Task details: From the records below, transcribe exactly the lines that begin at the line with "statements made, while" and end at the line with "consistent performance and", both included.

Data:

....

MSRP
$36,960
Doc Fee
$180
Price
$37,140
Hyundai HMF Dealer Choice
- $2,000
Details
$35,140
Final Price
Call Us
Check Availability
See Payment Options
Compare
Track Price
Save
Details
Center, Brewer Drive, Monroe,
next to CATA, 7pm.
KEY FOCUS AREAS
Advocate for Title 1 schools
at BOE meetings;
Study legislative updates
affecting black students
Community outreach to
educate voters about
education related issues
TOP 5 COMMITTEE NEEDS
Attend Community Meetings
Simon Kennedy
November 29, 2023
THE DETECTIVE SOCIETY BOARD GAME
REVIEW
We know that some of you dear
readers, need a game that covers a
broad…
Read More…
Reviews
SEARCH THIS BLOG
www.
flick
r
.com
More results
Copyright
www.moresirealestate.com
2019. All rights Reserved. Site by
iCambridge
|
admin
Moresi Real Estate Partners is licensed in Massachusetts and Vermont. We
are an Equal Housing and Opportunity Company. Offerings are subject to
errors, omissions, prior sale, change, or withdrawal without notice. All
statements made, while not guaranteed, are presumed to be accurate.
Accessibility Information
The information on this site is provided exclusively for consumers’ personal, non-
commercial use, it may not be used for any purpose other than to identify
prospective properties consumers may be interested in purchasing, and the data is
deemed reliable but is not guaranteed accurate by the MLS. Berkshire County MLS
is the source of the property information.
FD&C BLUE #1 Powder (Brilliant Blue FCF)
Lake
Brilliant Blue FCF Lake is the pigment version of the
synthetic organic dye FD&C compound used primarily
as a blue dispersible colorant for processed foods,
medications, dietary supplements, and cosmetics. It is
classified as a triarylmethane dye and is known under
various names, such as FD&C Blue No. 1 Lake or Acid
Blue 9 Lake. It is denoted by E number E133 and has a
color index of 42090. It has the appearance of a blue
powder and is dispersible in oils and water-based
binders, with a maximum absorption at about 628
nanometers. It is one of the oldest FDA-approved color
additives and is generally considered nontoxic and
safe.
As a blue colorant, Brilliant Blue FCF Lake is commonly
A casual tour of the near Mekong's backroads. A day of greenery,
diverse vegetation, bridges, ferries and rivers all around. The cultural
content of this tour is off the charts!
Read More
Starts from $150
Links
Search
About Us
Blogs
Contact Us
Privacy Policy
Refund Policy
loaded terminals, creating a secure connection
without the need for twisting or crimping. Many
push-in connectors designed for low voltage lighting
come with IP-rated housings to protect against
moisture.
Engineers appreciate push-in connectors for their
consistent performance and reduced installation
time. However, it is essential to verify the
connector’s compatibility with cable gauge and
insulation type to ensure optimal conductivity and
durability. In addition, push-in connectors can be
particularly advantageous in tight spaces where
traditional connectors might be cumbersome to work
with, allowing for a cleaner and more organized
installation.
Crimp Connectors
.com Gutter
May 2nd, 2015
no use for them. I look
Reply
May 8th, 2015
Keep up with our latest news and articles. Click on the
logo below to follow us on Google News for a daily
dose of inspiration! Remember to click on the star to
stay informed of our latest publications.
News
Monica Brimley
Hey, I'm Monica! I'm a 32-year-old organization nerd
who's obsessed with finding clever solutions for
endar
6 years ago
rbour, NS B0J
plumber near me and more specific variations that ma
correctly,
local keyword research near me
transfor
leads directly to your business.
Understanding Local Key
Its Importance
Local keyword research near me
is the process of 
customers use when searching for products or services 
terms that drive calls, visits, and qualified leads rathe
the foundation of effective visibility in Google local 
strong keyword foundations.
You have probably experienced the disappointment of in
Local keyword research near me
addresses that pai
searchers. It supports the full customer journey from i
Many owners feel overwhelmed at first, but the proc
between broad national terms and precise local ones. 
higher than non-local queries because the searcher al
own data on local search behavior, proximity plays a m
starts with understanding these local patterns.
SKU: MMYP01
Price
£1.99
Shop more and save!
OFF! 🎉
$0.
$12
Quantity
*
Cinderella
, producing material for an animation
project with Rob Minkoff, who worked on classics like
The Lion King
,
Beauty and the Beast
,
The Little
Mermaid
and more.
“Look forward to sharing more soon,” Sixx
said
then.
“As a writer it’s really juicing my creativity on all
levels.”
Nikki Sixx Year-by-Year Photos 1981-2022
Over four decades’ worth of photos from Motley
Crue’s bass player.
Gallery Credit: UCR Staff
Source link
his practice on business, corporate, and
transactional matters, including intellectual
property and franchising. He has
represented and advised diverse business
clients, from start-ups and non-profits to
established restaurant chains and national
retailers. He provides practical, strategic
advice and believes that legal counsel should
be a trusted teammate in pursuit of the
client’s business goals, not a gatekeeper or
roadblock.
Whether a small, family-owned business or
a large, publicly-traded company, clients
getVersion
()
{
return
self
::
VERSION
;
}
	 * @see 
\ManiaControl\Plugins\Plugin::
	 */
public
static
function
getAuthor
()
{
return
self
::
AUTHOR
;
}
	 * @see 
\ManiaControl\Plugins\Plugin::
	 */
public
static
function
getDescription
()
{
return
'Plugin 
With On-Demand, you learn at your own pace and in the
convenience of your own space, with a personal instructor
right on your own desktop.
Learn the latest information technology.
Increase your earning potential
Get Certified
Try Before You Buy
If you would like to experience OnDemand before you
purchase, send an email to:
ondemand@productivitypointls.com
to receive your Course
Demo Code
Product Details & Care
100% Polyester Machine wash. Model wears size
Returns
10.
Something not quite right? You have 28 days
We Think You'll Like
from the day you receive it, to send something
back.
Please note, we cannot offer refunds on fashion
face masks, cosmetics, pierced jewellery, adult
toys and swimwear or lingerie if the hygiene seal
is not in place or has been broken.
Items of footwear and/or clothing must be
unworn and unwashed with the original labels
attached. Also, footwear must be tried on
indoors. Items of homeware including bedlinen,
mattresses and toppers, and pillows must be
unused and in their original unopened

....

Written response:
statements made, while not guaranteed, are presumed to be accurate.
Accessibility Information
The information on this site is provided exclusively for consumers’ personal, non-
commercial use, it may not be used for any purpose other than to identify
prospective properties consumers may be interested in purchasing, and the data is
deemed reliable but is not guaranteed accurate by the MLS. Berkshire County MLS
is the source of the property information.
FD&C BLUE #1 Powder (Brilliant Blue FCF)
Lake
Brilliant Blue FCF Lake is the pigment version of the
synthetic organic dye FD&C compound used primarily
as a blue dispersible colorant for processed foods,
medications, dietary supplements, and cosmetics. It is
classified as a triarylmethane dye and is known under
various names, such as FD&C Blue No. 1 Lake or Acid
Blue 9 Lake. It is denoted by E number E133 and has a
color index of 42090. It has the appearance of a blue
powder and is dispersible in oils and water-based
binders, with a maximum absorption at about 628
nanometers. It is one of the oldest FDA-approved color
additives and is generally considered nontoxic and
safe.
As a blue colorant, Brilliant Blue FCF Lake is commonly
A casual tour of the near Mekong's backroads. A day of greenery,
diverse vegetation, bridges, ferries and rivers all around. The cultural
content of this tour is off the charts!
Read More
Starts from $150
Links
Search
About Us
Blogs
Contact Us
Privacy Policy
Refund Policy
loaded terminals, creating a secure connection
without the need for twisting or crimping. Many
push-in connectors designed for low voltage lighting
come with IP-rated housings to protect against
moisture.
Engineers appreciate push-in connectors for their
consistent performance and reduced installation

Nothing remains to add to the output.